_Input_
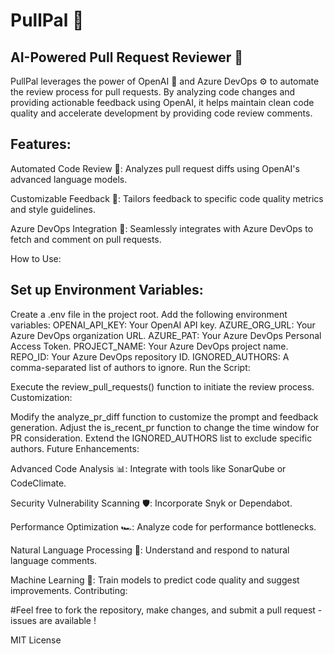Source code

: # PullPal 🤖

## AI-Powered Pull Request Reviewer 🚀

PullPal leverages the power of OpenAI 🧠 and Azure DevOps ⚙️ to automate the review process for pull requests. 
By analyzing code changes and providing actionable feedback using OpenAI, 
it helps maintain clean code quality and accelerate development by providing code review comments.

## Features:

Automated Code Review 🤖: Analyzes pull request diffs using OpenAI's advanced language models.

Customizable Feedback 📝: Tailors feedback to specific code quality metrics and style guidelines.

Azure DevOps Integration 🔗: Seamlessly integrates with Azure DevOps to fetch and comment on pull requests.

How to Use:

## Set up Environment Variables:

Create a .env file in the project root.
Add the following environment variables:
OPENAI_API_KEY: Your OpenAI API key.
AZURE_ORG_URL: Your Azure DevOps organization URL.
AZURE_PAT: Your Azure DevOps Personal Access Token.
PROJECT_NAME: Your Azure DevOps project name.
REPO_ID: Your Azure DevOps repository ID.
IGNORED_AUTHORS: A comma-separated list of authors to ignore.
Run the Script:

Execute the review_pull_requests() function to initiate the review process.
Customization:

Modify the analyze_pr_diff function to customize the prompt and feedback generation.
Adjust the is_recent_pr function to change the time window for PR consideration.
Extend the IGNORED_AUTHORS list to exclude specific authors.
Future Enhancements:

Advanced Code Analysis 📊: Integrate with tools like SonarQube or CodeClimate.

Security Vulnerability Scanning 🛡️: Incorporate Snyk or Dependabot.

Performance Optimization 🏎️: Analyze code for performance bottlenecks.

Natural Language Processing 💬: Understand and respond to natural language comments.

Machine Learning 🧠: Train models to predict code quality and suggest improvements.
Contributing:

 #Feel free to fork the repository, make changes, and submit a pull request - issues are available !

MIT License
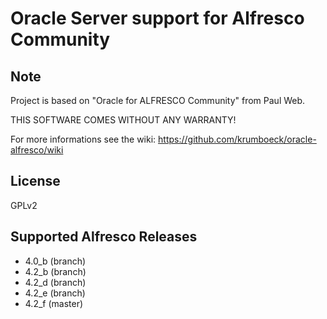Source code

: Oracle Server support for Alfresco Community
============================================

Note
----
Project is based on "Oracle for ALFRESCO Community" from Paul Web.

THIS SOFTWARE COMES WITHOUT ANY WARRANTY!

For more informations see the wiki: https://github.com/krumboeck/oracle-alfresco/wiki


License
-------
GPLv2


Supported Alfresco Releases
---------------------------
* 4.0_b (branch)
* 4.2_b (branch)
* 4.2_d (branch)
* 4.2_e (branch)
* 4.2_f (master)

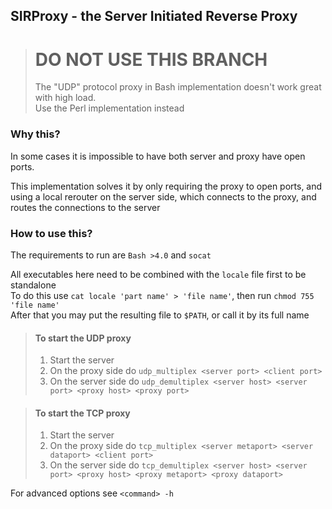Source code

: ## SIRProxy - the Server Initiated Reverse Proxy

> # **DO NOT USE THIS BRANCH** 
>
> The "UDP" protocol proxy in Bash implementation
> doesn't work great with high load.  
> Use the Perl implementation instead

### Why this?

In some cases it is impossible to have
both server and proxy have open ports.  

This implementation solves it by only requiring
the proxy to open ports, and using a local rerouter
on the server side, which connects to the proxy, and routes the
connections to the server

### How to use this?

The requirements to run are `Bash >4.0` and `socat`

All executables here need to be combined with the `locale` file first to be standalone  
To do this use `cat locale 'part name' > 'file name'`, then run `chmod 755 'file name'`  
After that you may put the resulting file to `$PATH`, or call it by its full name

> #### To start the UDP proxy
>
> 1. Start the server
> 2. On the proxy side do `udp_multiplex <server port> <client port>`
> 3. On the server side do `udp_demultiplex <server host> <server port> <proxy host> <proxy port>`

> #### To start the TCP proxy
>
> 1. Start the server
> 2. On the proxy side do `tcp_multiplex <server metaport> <server dataport> <client port>`
> 3. On the server side do `tcp_demultiplex <server host> <server port> <proxy host> <proxy metaport> <proxy dataport>`

For advanced options see `<command> -h`
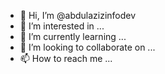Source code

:- 👋 Hi, I’m @abdulazizinfodev
- 👀 I’m interested in ...
- 🌱 I’m currently learning ...
- 💞️ I’m looking to collaborate on ...
- 📫 How to reach me ...

<!---
abdulazizinfodev/abdulazizinfodev is a ✨ special ✨ repository because its `README.md` (this file) appears on your GitHub profile.
You can click the Preview link to take a look at your changes.
--->
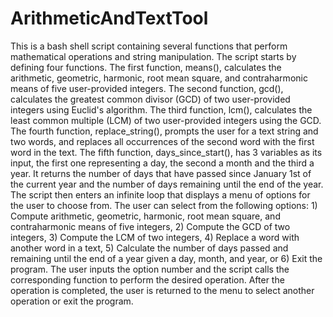 # ArithmeticAndTextTool

This is a bash shell script containing several functions that perform mathematical operations and string manipulation. The script starts by defining four functions. The first function, means(), calculates the arithmetic, geometric, harmonic, root mean square, and contraharmonic means of five user-provided integers. The second function, gcd(), calculates the greatest common divisor (GCD) of two user-provided integers using Euclid's algorithm. The third function, lcm(), calculates the least common multiple (LCM) of two user-provided integers using the GCD. The fourth function, replace_string(), prompts the user for a text string and two words, and replaces all occurrences of the second word with the first word in the text. The fifth function, days_since_start(), has 3 variables as its input, the first one representing a day, the second a month and the third a year. It returns the number of days that have passed since January 1st of the current year and the number of days remaining until the end of the year.
The script then enters an infinite loop that displays a menu of options for the user to choose from. The user can select from the following options: 1) Compute arithmetic, geometric, harmonic, root mean square, and contraharmonic means of five integers, 2) Compute the GCD of two integers, 3) Compute the LCM of two integers, 4) Replace a word with another word in a text, 5) Calculate the number of days passed and remaining until the end of a year given a day, month, and year, or 6) Exit the program. The user inputs the option number and the script calls the corresponding function to perform the desired operation. After the operation is completed, the user is returned to the menu to select another operation or exit the program.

_What to produce_
Can you recast every line of text in the data above as a JSON list of strings, one string per line, skipping blank lines and leaving out the images?

_Result of this task_
[
  "Source code",
  ": # PullPal 🤖",
  "## AI-Powered Pull Request Reviewer 🚀",
  "PullPal leverages the power of OpenAI 🧠 and Azure DevOps ⚙️ to automate the review process for pull requests. ",
  "By analyzing code changes and providing actionable feedback using OpenAI, ",
  "it helps maintain clean code quality and accelerate development by providing code review comments.",
  "## Features:",
  "Automated Code Review 🤖: Analyzes pull request diffs using OpenAI's advanced language models.",
  "Customizable Feedback 📝: Tailors feedback to specific code quality metrics and style guidelines.",
  "Azure DevOps Integration 🔗: Seamlessly integrates with Azure DevOps to fetch and comment on pull requests.",
  "How to Use:",
  "## Set up Environment Variables:",
  "Create a .env file in the project root.",
  "Add the following environment variables:",
  "OPENAI_API_KEY: Your OpenAI API key.",
  "AZURE_ORG_URL: Your Azure DevOps organization URL.",
  "AZURE_PAT: Your Azure DevOps Personal Access Token.",
  "PROJECT_NAME: Your Azure DevOps project name.",
  "REPO_ID: Your Azure DevOps repository ID.",
  "IGNORED_AUTHORS: A comma-separated list of authors to ignore.",
  "Run the Script:",
  "Execute the review_pull_requests() function to initiate the review process.",
  "Customization:",
  "Modify the analyze_pr_diff function to customize the prompt and feedback generation.",
  "Adjust the is_recent_pr function to change the time window for PR consideration.",
  "Extend the IGNORED_AUTHORS list to exclude specific authors.",
  "Future Enhancements:",
  "Advanced Code Analysis 📊: Integrate with tools like SonarQube or CodeClimate.",
  "Security Vulnerability Scanning 🛡️: Incorporate Snyk or Dependabot.",
  "Performance Optimization 🏎️: Analyze code for performance bottlenecks.",
  "Natural Language Processing 💬: Understand and respond to natural language comments.",
  "Machine Learning 🧠: Train models to predict code quality and suggest improvements.",
  "Contributing:",
  " #Feel free to fork the repository, make changes, and submit a pull request - issues are available !",
  "MIT License",
  "Source code",
  ": Oracle Server support for Alfresco Community",
  "============================================",
  "Note",
  "----",
  "Project is based on \"Oracle for ALFRESCO Community\" from Paul Web.",
  "THIS SOFTWARE COMES WITHOUT ANY WARRANTY!",
  "For more informations see the wiki: https://github.com/krumboeck/oracle-alfresco/wiki",
  "License",
  "-------",
  "GPLv2",
  "Supported Alfresco Releases",
  "---------------------------",
  "* 4.0_b (branch)",
  "* 4.2_b (branch)",
  "* 4.2_d (branch)",
  "* 4.2_e (branch)",
  "* 4.2_f (master)",
  "Source code",
  ": ## SIRProxy - the Server Initiated Reverse Proxy",
  "> # **DO NOT USE THIS BRANCH** ",
  ">",
  "> The \"UDP\" protocol proxy in Bash implementation",
  "> doesn't work great with high load.  ",
  "> Use the Perl implementation instead",
  "### Why this?",
  "In some cases it is impossible to have",
  "both server and proxy have open ports.  ",
  "This implementation solves it by only requiring",
  "the proxy to open ports, and using a local rerouter",
  "on the server side, which connects to the proxy, and routes the",
  "connections to the server",
  "### How to use this?",
  "The requirements to run are `Bash >4.0` and `socat`",
  "All executables here need to be combined with the `locale` file first to be standalone  ",
  "To do this use `cat locale 'part name' > 'file name'`, then run `chmod 755 'file name'`  ",
  "After that you may put the resulting file to `$PATH`, or call it by its full name",
  "> #### To start the UDP proxy",
  ">",
  "> 1. Start the server",
  "> 2. On the proxy side do `udp_multiplex <server port> <client port>`",
  "> 3. On the server side do `udp_demultiplex <server host> <server port> <proxy host> <proxy port>`",
  "> #### To start the TCP proxy",
  ">",
  "> 1. Start the server",
  "> 2. On the proxy side do `tcp_multiplex <server metaport> <server dataport> <client port>`",
  "> 3. On the server side do `tcp_demultiplex <server host> <server port> <proxy host> <proxy metaport> <proxy dataport>`",
  "For advanced options see `<command> -h`",
  "Source code",
  ":- 👋 Hi, I’m @abdulazizinfodev",
  "- 👀 I’m interested in ...",
  "- 🌱 I’m currently learning ...",
  "- 💞️ I’m looking to collaborate on ...",
  "- 📫 How to reach me ...",
  "<!---",
  "abdulazizinfodev/abdulazizinfodev is a ✨ special ✨ repository because its `README.md` (this file) appears on your GitHub profile.",
  "You can click the Preview link to take a look at your changes.",
  "--->",
  " # ArithmeticAndTextTool",
  "This is a bash shell script containing several functions that perform mathematical operations and string manipulation. The script starts by defining four functions. The first function, means(), calculates the arithmetic, geometric, harmonic, root mean square, and contraharmonic means of five user-provided integers. The second function, gcd(), calculates the greatest common divisor (GCD) of two user-provided integers using Euclid's algorithm. The third function, lcm(), calculates the least common multiple (LCM) of two user-provided integers using the GCD. The fourth function, replace_string(), prompts the user for a text string and two words, and replaces all occurrences of the second word with the first word in the text. The fifth function, days_since_start(), has 3 variables as its input, the first one representing a day, the second a month and the third a year. It returns the number of days that have passed since January 1st of the current year and the number of days remaining until the end of the year.",
  "The script then enters an infinite loop that displays a menu of options for the user to choose from. The user can select from the following options: 1) Compute arithmetic, geometric, harmonic, root mean square, and contraharmonic means of five integers, 2) Compute the GCD of two integers, 3) Compute the LCM of two integers, 4) Replace a word with another word in a text, 5) Calculate the number of days passed and remaining until the end of a year given a day, month, and year, or 6) Exit the program. The user inputs the option number and the script calls the corresponding function to perform the desired operation. After the operation is completed, the user is returned to the menu to select another operation or exit the program."
]